**Article**
#####
Over the next several days, I will be posting sections of my unpublished commentary on Second John, titled “The Truth and the Liars,” for your consideration. Today’s installment is the introduction to the letter.
If you find any mistakes, clunky wording, or areas needing clarifying, please feel free to email me, and let me know so I can take care of those issues before issuing a final version of it.
The letter we call II John has an older man writing to encourage people to continue walking in the truth so they can be prepared to recognize and avoid false teachers. The apostle John is usually referred to as the apostle of love, but in this book John’s focus is on knowing and living the truth. This should come as no real surprise, because Jesus said, “if you love me, keep my commandments” (John 14:15). Knowing and living the truth will protect us from false doctrine that exists in the world.
The apostle John (the son of Zebedee, and brother of the apostle James) has long been acknowledged as the writer of this and four other New Testament books (The Gospel of John, I John, III John, and Revelation). Most biblical language experts agree the same person wrote all the books bearing John’s name because of the striking similarity in style and substance. Therefore, we should conclude whoever wrote one of those books/letters wrote them all. In the Gospel of John, the writer clearly states he was a disciple of Jesus Christ (John 21:20-24). This disciple was also present at the Last Supper (John 13:23), which was only attended by Jesus and his twelve apostles (Matthew 26:19-20). I John 1:1-3 also makes it clear the writer claimed to have been a close disciple of Jesus. Unless the writer of these books is a liar, we can know he was one of the twelve apostles.
In the book of Revelation, the writer gives his name as “John” (Revelation 1:1, 9). Only one of the apostles was named “John,” eliminating anyone else from consideration. The apostle John is the writer of this book.
There are those who, based on a fragment of a 4th century quotation of a 2nd century writing, claim all the books which bear John’s name were written by another disciple of Jesus named John who they call “John the Presbyter.” The above evidence including the writer of John being present at the Last Supper should eliminate this idea from consideration.
To Whom was it Written?
There is debate as to who the “elect lady” mentioned in II John 1 is. While this will be discussed in more detail in the comments section on that verse, we shall here give a brief overview of the main candidates for the “elect lady.”
- Some believe the “elect lady” is a literal woman. Among this group, some believe it is Mary, the mother of Jesus, who is being addressed. Others believe it is some woman unknown to us, but possibly named Kyria (the Greek word translated “lady”). Still others hold it is some woman John held in high esteem, but whose identity we will never know.
- Others believe the “elect lady” is speaking of the bride of Christ, the church. Among this group, some believe it was written to the entire church as a whole. Others believe it was written to a specific congregation of the Lord’s church.
Regardless of the original recipient(s) of the letter, all can agree it was written to Christians, and as such has value and application for all Christians today.
The Date of Writing
It has become very popular in the last 50+ years to say all of John’s writings were done in the last ten years of the first century. However, the evidence says otherwise.
#####
**Objective A**
Please restate word for word the stretch of the introduction to Second John from "Over the next" through "to the letter.".
The introduction and the rows were drawn from unrelated sources.

**Input records**
#####
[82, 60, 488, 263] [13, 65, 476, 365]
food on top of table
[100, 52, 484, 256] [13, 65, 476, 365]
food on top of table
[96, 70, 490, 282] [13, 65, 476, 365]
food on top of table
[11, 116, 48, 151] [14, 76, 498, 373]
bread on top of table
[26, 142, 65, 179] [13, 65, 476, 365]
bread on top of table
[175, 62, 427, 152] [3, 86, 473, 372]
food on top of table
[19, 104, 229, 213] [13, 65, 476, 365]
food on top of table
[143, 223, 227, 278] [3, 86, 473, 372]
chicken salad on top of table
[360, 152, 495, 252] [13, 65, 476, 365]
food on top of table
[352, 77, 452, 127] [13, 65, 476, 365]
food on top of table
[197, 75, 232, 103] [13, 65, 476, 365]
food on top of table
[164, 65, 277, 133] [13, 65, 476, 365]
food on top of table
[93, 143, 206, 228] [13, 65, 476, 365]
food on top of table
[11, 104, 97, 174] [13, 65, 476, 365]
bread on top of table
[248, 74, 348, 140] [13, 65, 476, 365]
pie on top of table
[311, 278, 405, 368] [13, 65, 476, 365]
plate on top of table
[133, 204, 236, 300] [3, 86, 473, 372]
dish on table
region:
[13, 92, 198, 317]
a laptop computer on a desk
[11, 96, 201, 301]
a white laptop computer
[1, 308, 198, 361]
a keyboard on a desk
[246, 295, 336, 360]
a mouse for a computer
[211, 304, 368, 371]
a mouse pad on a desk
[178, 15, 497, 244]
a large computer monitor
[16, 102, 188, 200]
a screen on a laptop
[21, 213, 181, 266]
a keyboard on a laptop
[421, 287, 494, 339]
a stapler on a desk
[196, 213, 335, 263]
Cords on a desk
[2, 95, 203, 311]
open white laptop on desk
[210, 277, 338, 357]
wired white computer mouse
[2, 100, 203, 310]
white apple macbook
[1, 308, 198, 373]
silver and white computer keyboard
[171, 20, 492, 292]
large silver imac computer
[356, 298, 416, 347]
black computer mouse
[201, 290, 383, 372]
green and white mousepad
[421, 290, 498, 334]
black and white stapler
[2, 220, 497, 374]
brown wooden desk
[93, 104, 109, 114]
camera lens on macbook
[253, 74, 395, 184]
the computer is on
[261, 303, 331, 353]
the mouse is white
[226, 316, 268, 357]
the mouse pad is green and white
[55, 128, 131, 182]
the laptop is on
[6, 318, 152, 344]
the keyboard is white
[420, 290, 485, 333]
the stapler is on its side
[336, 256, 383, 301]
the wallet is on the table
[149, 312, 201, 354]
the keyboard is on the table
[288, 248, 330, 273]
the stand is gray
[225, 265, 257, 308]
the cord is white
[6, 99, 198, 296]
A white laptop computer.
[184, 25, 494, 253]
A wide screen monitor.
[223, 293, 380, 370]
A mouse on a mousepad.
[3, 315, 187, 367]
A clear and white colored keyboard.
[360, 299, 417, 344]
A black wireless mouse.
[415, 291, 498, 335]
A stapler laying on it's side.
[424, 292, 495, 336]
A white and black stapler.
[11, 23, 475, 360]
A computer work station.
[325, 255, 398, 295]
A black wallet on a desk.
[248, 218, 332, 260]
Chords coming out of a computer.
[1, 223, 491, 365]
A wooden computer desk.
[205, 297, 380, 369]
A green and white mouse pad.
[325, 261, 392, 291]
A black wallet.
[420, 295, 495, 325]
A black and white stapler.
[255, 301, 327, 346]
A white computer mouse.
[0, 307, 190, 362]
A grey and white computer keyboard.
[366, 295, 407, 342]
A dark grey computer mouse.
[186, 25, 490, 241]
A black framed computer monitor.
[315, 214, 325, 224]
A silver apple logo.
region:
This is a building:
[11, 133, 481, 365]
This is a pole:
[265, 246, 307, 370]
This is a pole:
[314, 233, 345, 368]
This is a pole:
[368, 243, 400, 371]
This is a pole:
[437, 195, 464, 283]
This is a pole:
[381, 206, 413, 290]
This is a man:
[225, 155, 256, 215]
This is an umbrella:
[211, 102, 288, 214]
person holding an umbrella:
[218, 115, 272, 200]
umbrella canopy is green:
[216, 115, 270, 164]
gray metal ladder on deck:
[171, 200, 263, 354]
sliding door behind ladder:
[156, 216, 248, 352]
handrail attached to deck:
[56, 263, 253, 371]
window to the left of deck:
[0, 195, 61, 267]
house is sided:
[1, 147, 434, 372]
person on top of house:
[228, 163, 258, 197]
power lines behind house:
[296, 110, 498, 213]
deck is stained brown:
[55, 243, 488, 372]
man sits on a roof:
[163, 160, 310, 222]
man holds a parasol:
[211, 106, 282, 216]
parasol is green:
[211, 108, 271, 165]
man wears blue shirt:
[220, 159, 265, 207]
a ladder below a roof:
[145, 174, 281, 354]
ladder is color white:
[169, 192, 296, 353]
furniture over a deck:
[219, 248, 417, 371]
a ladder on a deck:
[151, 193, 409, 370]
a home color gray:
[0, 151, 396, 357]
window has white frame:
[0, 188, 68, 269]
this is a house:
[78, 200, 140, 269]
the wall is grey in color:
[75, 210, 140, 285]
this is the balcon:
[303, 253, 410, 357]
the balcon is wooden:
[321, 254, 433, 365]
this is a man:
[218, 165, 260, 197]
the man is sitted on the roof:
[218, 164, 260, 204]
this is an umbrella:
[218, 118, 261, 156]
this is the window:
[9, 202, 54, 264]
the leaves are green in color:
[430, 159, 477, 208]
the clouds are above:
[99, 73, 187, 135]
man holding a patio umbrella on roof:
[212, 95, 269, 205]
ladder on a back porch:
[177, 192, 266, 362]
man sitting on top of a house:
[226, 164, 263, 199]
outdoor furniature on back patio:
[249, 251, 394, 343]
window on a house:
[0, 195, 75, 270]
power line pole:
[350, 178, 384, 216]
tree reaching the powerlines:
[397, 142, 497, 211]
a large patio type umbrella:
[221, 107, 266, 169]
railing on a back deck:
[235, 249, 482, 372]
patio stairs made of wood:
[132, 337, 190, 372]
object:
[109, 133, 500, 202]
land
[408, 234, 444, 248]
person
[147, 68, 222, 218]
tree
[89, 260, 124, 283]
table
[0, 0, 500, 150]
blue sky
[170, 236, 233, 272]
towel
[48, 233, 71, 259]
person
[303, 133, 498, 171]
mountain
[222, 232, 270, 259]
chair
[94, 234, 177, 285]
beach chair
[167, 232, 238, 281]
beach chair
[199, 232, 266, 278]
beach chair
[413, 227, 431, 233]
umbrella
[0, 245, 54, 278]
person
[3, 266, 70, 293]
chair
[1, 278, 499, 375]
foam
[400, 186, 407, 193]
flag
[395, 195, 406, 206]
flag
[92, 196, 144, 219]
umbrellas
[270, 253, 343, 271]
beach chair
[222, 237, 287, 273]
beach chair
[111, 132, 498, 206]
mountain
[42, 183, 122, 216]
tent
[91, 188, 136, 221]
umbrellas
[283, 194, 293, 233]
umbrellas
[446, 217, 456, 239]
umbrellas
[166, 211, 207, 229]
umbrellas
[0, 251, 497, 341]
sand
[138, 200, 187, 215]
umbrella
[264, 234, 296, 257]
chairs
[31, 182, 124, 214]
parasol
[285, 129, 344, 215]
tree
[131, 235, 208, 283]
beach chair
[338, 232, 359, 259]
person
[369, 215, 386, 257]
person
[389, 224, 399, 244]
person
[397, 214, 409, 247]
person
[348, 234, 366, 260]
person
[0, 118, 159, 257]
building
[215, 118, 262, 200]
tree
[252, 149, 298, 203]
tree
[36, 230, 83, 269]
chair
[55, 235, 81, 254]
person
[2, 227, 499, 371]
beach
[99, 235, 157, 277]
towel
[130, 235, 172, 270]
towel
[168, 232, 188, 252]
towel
#####
**Objective B**
In the rows, switch "198" to "199" across the stretch from the row containing "[149, 312, 201, 354]" through the row containing "A stapler laying on it's side.", leaving everything else unchanged. Return only those rows.

**Task output A**
Over the next several days, I will be posting sections of my unpublished commentary on Second John, titled “The Truth and the Liars,” for your consideration. Today’s installment is the introduction to the letter.

**Task output B**
[149, 312, 201, 354]
the keyboard is on the table
[288, 248, 330, 273]
the stand is gray
[225, 265, 257, 308]
the cord is white
[6, 99, 199, 296]
A white laptop computer.
[184, 25, 494, 253]
A wide screen monitor.
[223, 293, 380, 370]
A mouse on a mousepad.
[3, 315, 187, 367]
A clear and white colored keyboard.
[360, 299, 417, 344]
A black wireless mouse.
[415, 291, 498, 335]
A stapler laying on it's side.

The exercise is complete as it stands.